つまり、歌曲なので同じ音型で5番まである。同じ出だしの部分でも、歌詞が"Wandern"(さすらい)、"Wasser"(水)、"Rädem"(水車)、"Steine"(石臼)とかわっていく。歌詞の言葉や内容によって、アーティキュレーションはとうぜん異なってくる。シューベルトはピアノ曲を書くときも、単なる繰り返しではなく、毎回違う情景を違う言葉でイメージしていたのかもしれない。
ちなみに、『伴奏の芸術―ドイツ・リートの魅力』という本(ムジカノーヴァ叢書)には、この伴奏を弾き分けるアーティキュレーションとデュナーミクが具体的に書かれているそうだ。
即興曲の解説は3曲(即興曲 変ト長調 作品90-3、変イ長調 作品90-4、変ロ長調 作品142-3)。ここでも、「この曲(作品90-4)ではテーマが何回も何回も繰り返されます。…絶対に同じに弾いてはならない!…なぜならこの曲の存在自体がファンタジーだから」と繰り返しのことが書いてある。
「楽興の時 ヘ短調 作品94-3」に関しては、前打音の重要さ。シューベルト特有の美しい前打音を軽やかに弾くためには、指を俊敏にはっきり上げることが重要、だそうだ。
メンデルスゾーン
無言歌3つがあげられている(作品19-4〈信頼〉、作品53-1〈岸辺にて〉、作品62-6〈春の歌〉)。
シューマン
シューマンの名作群は 1836〜39年の間に一気に書き上げられた。それが《幻想小曲集》《子供の情景》《クライスレリアーナ》《幻想曲》《アラベスク》《フモレスク》である。すべてがクララとの結婚前、というのが興味深い…。

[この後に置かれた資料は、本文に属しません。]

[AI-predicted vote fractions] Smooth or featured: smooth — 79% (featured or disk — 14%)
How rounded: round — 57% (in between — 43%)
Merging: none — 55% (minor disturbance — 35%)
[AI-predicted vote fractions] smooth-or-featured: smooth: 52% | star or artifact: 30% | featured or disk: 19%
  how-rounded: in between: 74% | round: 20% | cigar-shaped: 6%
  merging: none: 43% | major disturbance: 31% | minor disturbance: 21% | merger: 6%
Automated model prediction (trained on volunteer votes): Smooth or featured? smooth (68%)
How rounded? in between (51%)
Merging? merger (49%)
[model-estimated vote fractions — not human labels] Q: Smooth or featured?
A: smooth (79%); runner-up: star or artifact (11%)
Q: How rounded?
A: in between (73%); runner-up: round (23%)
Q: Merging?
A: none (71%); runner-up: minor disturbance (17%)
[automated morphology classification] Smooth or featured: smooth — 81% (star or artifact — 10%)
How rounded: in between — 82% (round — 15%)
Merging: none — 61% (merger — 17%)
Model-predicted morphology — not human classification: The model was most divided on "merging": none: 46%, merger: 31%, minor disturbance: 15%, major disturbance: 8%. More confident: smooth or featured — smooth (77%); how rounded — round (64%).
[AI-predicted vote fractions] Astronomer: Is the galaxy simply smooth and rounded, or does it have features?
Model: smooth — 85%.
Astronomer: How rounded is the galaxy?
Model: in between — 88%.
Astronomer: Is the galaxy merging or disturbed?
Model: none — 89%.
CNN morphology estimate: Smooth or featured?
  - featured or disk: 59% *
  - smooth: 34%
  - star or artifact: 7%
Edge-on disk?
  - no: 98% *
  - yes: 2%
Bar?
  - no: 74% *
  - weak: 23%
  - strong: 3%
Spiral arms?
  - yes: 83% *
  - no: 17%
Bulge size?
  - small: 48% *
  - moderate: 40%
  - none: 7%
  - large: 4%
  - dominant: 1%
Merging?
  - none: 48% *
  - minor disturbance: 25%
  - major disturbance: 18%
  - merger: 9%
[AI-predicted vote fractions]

しかし、シューマンの世界に近づくためには、いきなり結婚前の強烈な個性を放っている作品群から入るよりも、むしろ後期の、たとえば《子供のためのアルバム》《森の情景》などから近づいていくほうがよい、とある。
ショパン
ショパンについては、なぜか「ワルツ イ短調 作品34-2」が取り上げられている。個人的には好きな曲だが、そんなにメジャーとは思えない…。(でも難易度としてはいいかも知れない)
弾き方としては、楽譜に書いてあることをよく見ること、「頂点の音」まで動き・流れを緩めないこと。少し引用すると…。
「ショパンは、フレージングを細かく書き入れてくれています。…そして旋律の中での頂点に向かって、動きをゆるめず、頂点まではノンストップです。…ラフマニノフがショパンを弾いた録音が残っていますが、この『頂点の音』までゆるめないという弾き方が徹底しています。」
そのほかに《子犬のワルツ》、ノクターン、エチュード、「マズルカ 作品59」などが触れられている。
シューベルト、シューマンあたりは一度まともな曲に取り組んでみたいとは思っているのだが…。